Eurozone money trends still solid
Eurozone monetary trends continue to suggest a positive economic outlook. Narrow money M1 rose by a strong 0.9% in June, with the broader M3 measure up by 0.3%. Loans to the private sector, adjusted for sales and securitisation, were unchanged on the month but this reflected repayments by financial companies – loans to households and non-financial corporations increased by 0.2%.
Six-month M1 growth rose to 6.6%, or 13.6% annualised, the highest since February 2009 – see first chart. The 2008-09 pick-up preceded solid economic expansion, with GDP rising by 2.2% between the second quarters of 2009 and 2010. Growth of real M1 (i.e. deflated by consumer prices) has moved sideways since January as inflation has recovered but is significantly faster than in most other economies – second chart.

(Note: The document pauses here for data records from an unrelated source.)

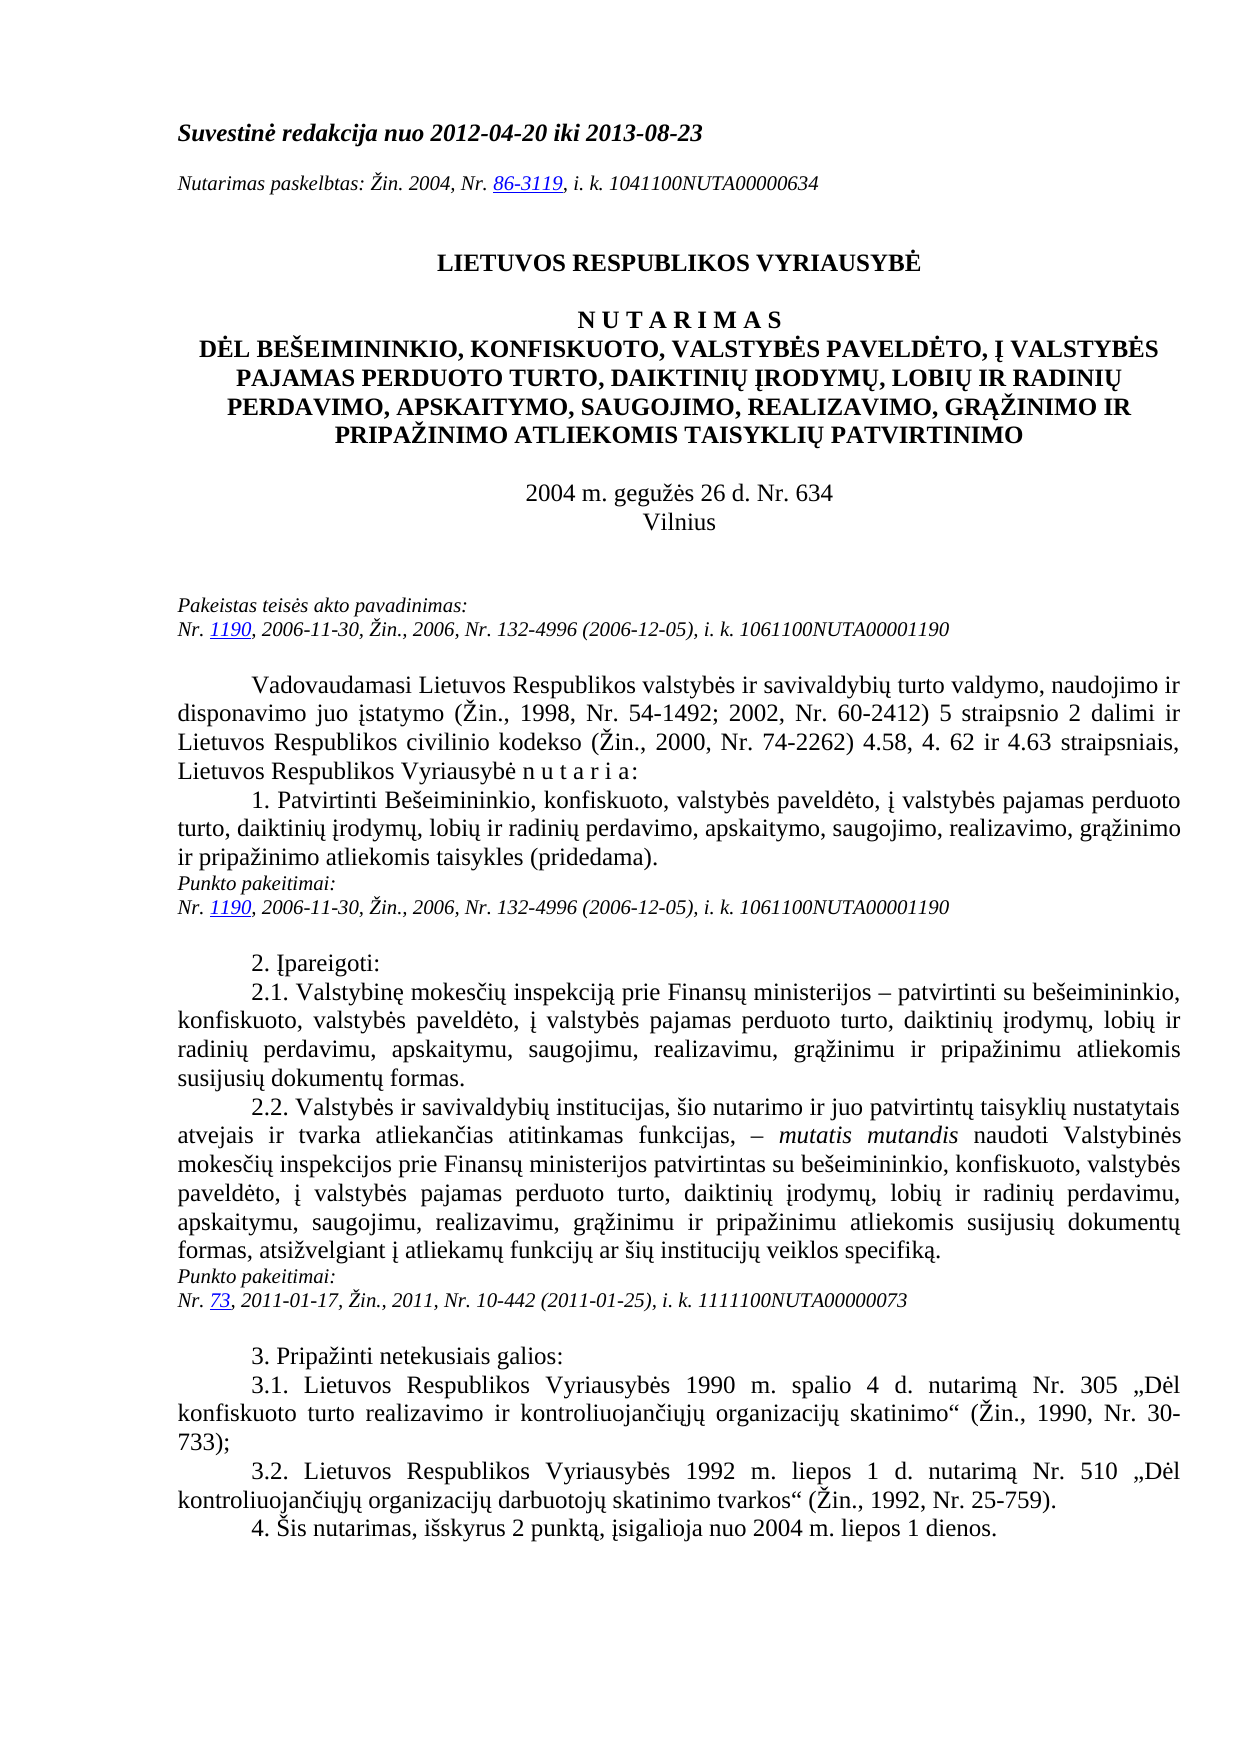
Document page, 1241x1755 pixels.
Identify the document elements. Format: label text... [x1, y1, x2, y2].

text 3.1. Lietuvos Respublikos Vyriausybės 1990 m. spalio 4 d. nutarimą Nr. 305 „Dėl konfiskuoto turto realizavimo ir kontroliuojančiųjų organizacijų skatinimo“ (Žin., 1990, Nr. 30-733); [177, 1370, 1181, 1456]
text DĖL BEŠEIMININKIO, KONFISKUOTO, VALSTYBĖS PAVELDĖTO, Į VALSTYBĖS PAJAMAS PERDUOTO TURTO, DAIKTINIŲ ĮRODYMŲ, LOBIŲ IR RADINIŲ PERDAVIMO, APSKAITYMO, SAUGOJIMO, REALIZAVIMO, GRĄŽINIMO IR PRIPAŽINIMO ATLIEKOMIS TAISYKLIŲ PATVIRTINIMO [177, 334, 1181, 449]
text Punkto pakeitimai: [177, 1264, 1181, 1288]
text Nutarimas paskelbtas: Žin. 2004, Nr. 86-3119, i. k. 1041100NUTA00000634 [177, 171, 1181, 195]
text Punkto pakeitimai: [177, 871, 1181, 895]
text N U T A R I M A S [177, 305, 1181, 334]
text 1. Patvirtinti Bešeimininkio, konfiskuoto, valstybės paveldėto, į valstybės pajamas perduoto turto, daiktinių įrodymų, lobių ir radinių perdavimo, apskaitymo, saugojimo, realizavimo, grąžinimo ir pripažinimo atliekomis taisykles (pridedama). [177, 785, 1181, 871]
text LIETUVOS RESPUBLIKOS VYRIAUSYBĖ [177, 248, 1181, 277]
text 3. Pripažinti netekusiais galios: [177, 1341, 1181, 1370]
text Nr. 1190, 2006-11-30, Žin., 2006, Nr. 132-4996 (2006-12-05), i. k. 1061100NUTA00001190 [177, 895, 1181, 919]
text Vadovaudamasi Lietuvos Respublikos valstybės ir savivaldybių turto valdymo, naudojimo ir disponavimo juo įstatymo (Žin., 1998, Nr. 54-1492; 2002, Nr. 60-2412) 5 straipsnio 2 dalimi ir Lietuvos Respublikos civilinio kodekso (Žin., 2000, Nr. 74-2262) 4.58, 4. 62 ir 4.63 straipsniais, Lietuvos Respublikos Vyriausybė nutaria: [177, 670, 1181, 785]
text 2. Įpareigoti: [177, 948, 1181, 977]
text 2004 m. gegužės 26 d. Nr. 634 [177, 478, 1181, 507]
text Vilnius [177, 507, 1181, 535]
text 3.2. Lietuvos Respublikos Vyriausybės 1992 m. liepos 1 d. nutarimą Nr. 510 „Dėl kontroliuojančiųjų organizacijų darbuotojų skatinimo tvarkos“ (Žin., 1992, Nr. 25-759). [177, 1456, 1181, 1513]
text Pakeistas teisės akto pavadinimas: [177, 593, 1181, 617]
text Suvestinė redakcija nuo 2012-04-20 iki 2013-08-23 [177, 118, 1181, 147]
text Nr. 1190, 2006-11-30, Žin., 2006, Nr. 132-4996 (2006-12-05), i. k. 1061100NUTA00001190 [177, 617, 1181, 641]
text Nr. 73, 2011-01-17, Žin., 2011, Nr. 10-442 (2011-01-25), i. k. 1111100NUTA00000073 [177, 1288, 1181, 1312]
text 2.1. Valstybinę mokesčių inspekciją prie Finansų ministerijos – patvirtinti su bešeimininkio, konfiskuoto, valstybės paveldėto, į valstybės pajamas perduoto turto, daiktinių įrodymų, lobių ir radinių perdavimu, apskaitymu, saugojimu, realizavimu, grąžinimu ir pripažinimu atliekomis susijusių dokumentų formas. [177, 977, 1181, 1092]
text 2.2. Valstybės ir savivaldybių institucijas, šio nutarimo ir juo patvirtintų taisyklių nustatytais atvejais ir tvarka atliekančias atitinkamas funkcijas, – mutatis mutandis naudoti Valstybinės mokesčių inspekcijos prie Finansų ministerijos patvirtintas su bešeimininkio, konfiskuoto, valstybės paveldėto, į valstybės pajamas perduoto turto, daiktinių įrodymų, lobių ir radinių perdavimu, apskaitymu, saugojimu, realizavimu, grąžinimu ir pripažinimu atliekomis susijusių dokumentų formas, atsižvelgiant į atliekamų funkcijų ar šių institucijų veiklos specifiką. [177, 1092, 1181, 1264]
text 4. Šis nutarimas, išskyrus 2 punktą, įsigalioja nuo 2004 m. liepos 1 dienos. [177, 1513, 1181, 1542]
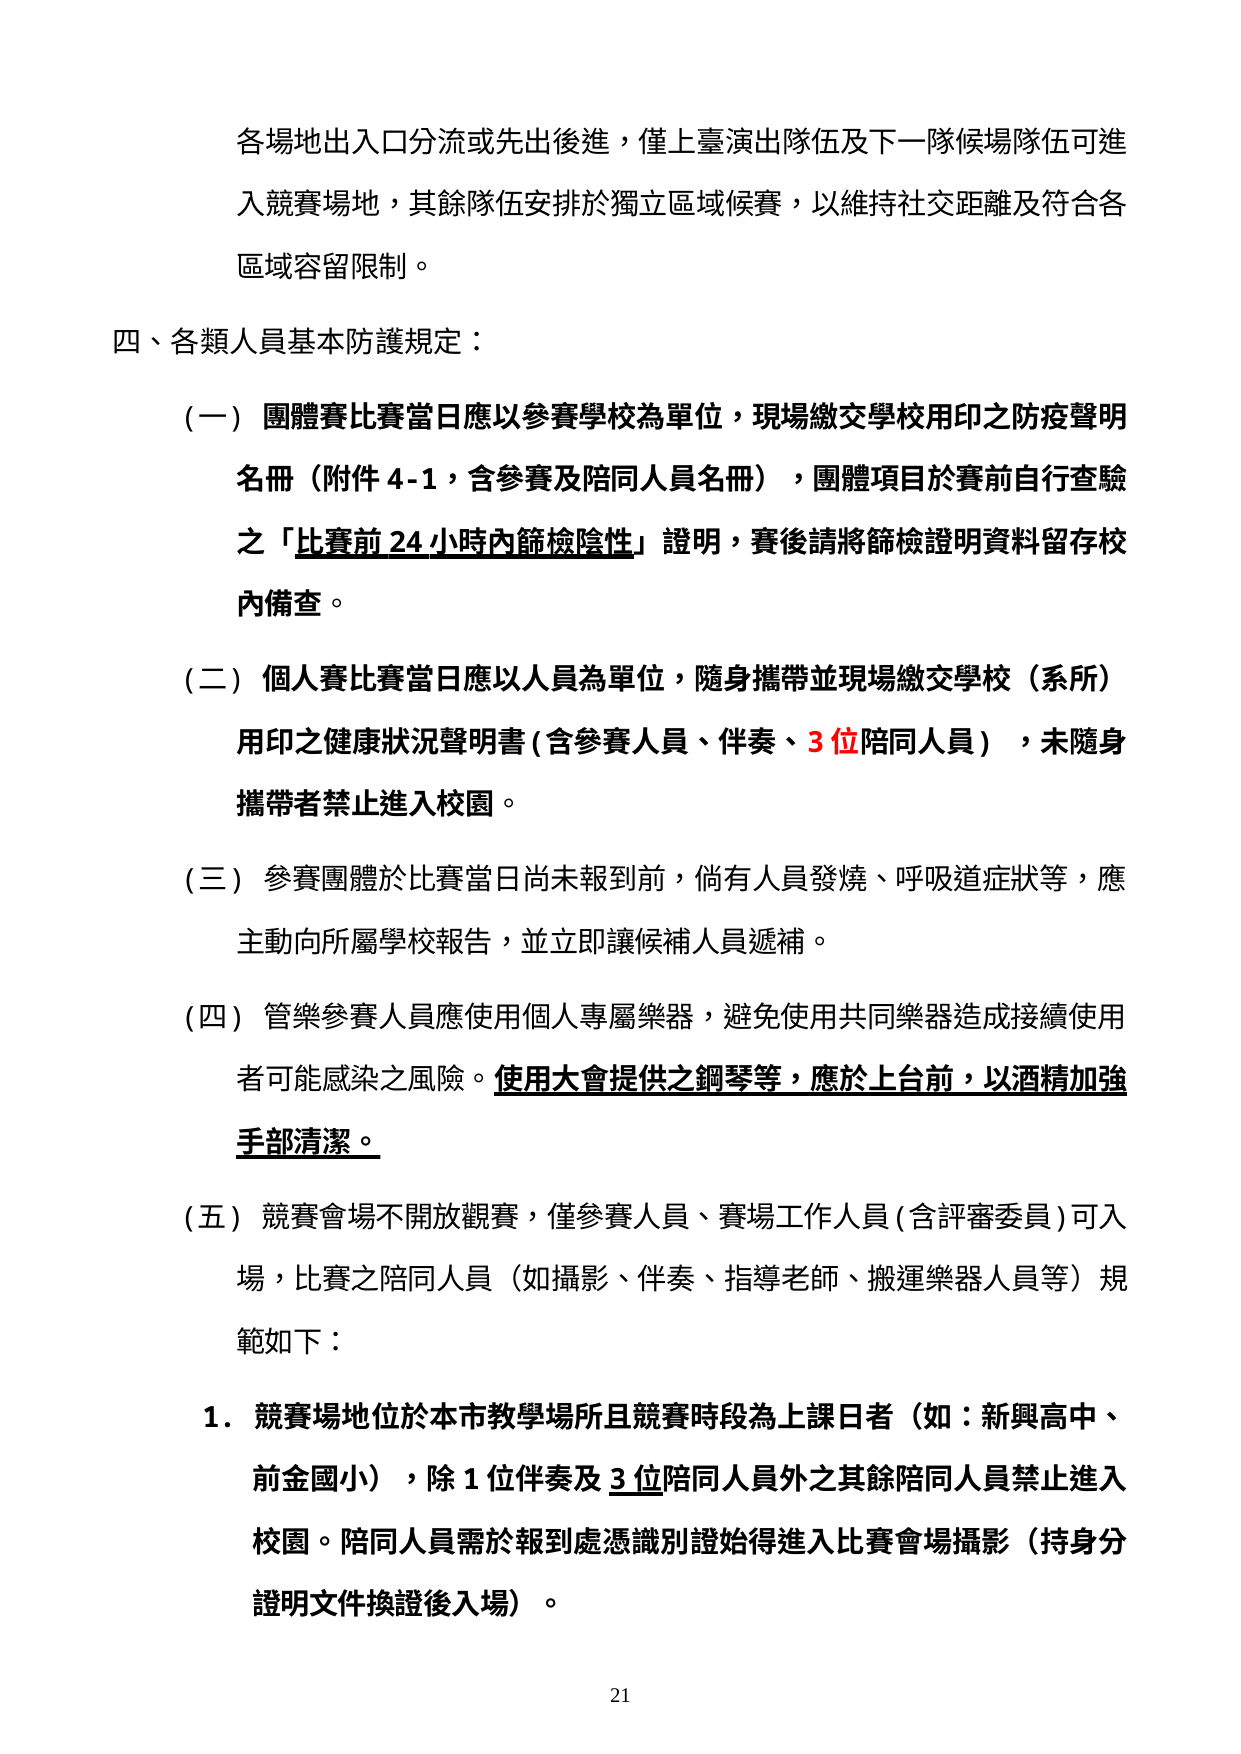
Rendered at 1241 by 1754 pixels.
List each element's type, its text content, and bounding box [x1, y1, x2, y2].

text (一) 團體賽比賽當日應以參賽學校為單位，現場繳交學校用印之防疫聲明名冊（附件4-1，含參賽及陪同人員名冊），團體項目於賽前自行查驗之「比賽前24小時內篩檢陰性」證明，賽後請將篩檢證明資料留存校內備查。 [112, 373, 1128, 623]
text 四、各類人員基本防護規定： [112, 298, 1130, 360]
text (五) 競賽會場不開放觀賽，僅參賽人員、賽場工作人員(含評審委員)可入場，比賽之陪同人員（如攝影、伴奏、指導老師、搬運樂器人員等）規範如下： [112, 1173, 1128, 1360]
text (三) 參賽團體於比賽當日尚未報到前，倘有人員發燒、呼吸道症狀等，應主動向所屬學校報告，並立即讓候補人員遞補。 [112, 835, 1128, 960]
text 各場地出入口分流或先出後進，僅上臺演出隊伍及下一隊候場隊伍可進入競賽場地，其餘隊伍安排於獨立區域候賽，以維持社交距離及符合各區域容留限制。 [112, 98, 1128, 285]
text 1. 競賽場地位於本市教學場所且競賽時段為上課日者（如：新興高中、前金國小），除1位伴奏及3位陪同人員外之其餘陪同人員禁止進入校園。陪同人員需於報到處憑識別證始得進入比賽會場攝影（持身分證明文件換證後入場）。 [202, 1373, 1128, 1623]
text (二) 個人賽比賽當日應以人員為單位，隨身攜帶並現場繳交學校（系所）用印之健康狀況聲明書(含參賽人員、伴奏、3位陪同人員) ，未隨身攜帶者禁止進入校園。 [112, 635, 1128, 823]
text (四) 管樂參賽人員應使用個人專屬樂器，避免使用共同樂器造成接續使用者可能感染之風險。使用大會提供之鋼琴等，應於上台前，以酒精加強手部清潔。 [112, 973, 1128, 1160]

While money trends remain expansionary, there is little in the data to suggest a positive impact from QE. The monthly rise in M3 averaged 0.4% over March-June, down from 0.5% over November-February, before QE started. This accords with experience in the US, UK and Japan, discussed in previous posts. QE effects on broad money are small because of offsetting changes in the other “credit counterparts”: for example, banks have switched from buying to selling government securities since QE started, with sales of €36 billion over March-June.
Country detail shows solid growth of real M1 deposits across the big four economies, with France leading and Italy lagging – third chart. Also notable are continued strength in Ireland and a sharp rebound in Portugal, consistent with a lack of contagion from Greece’s self-imposed crisis – fourth chart.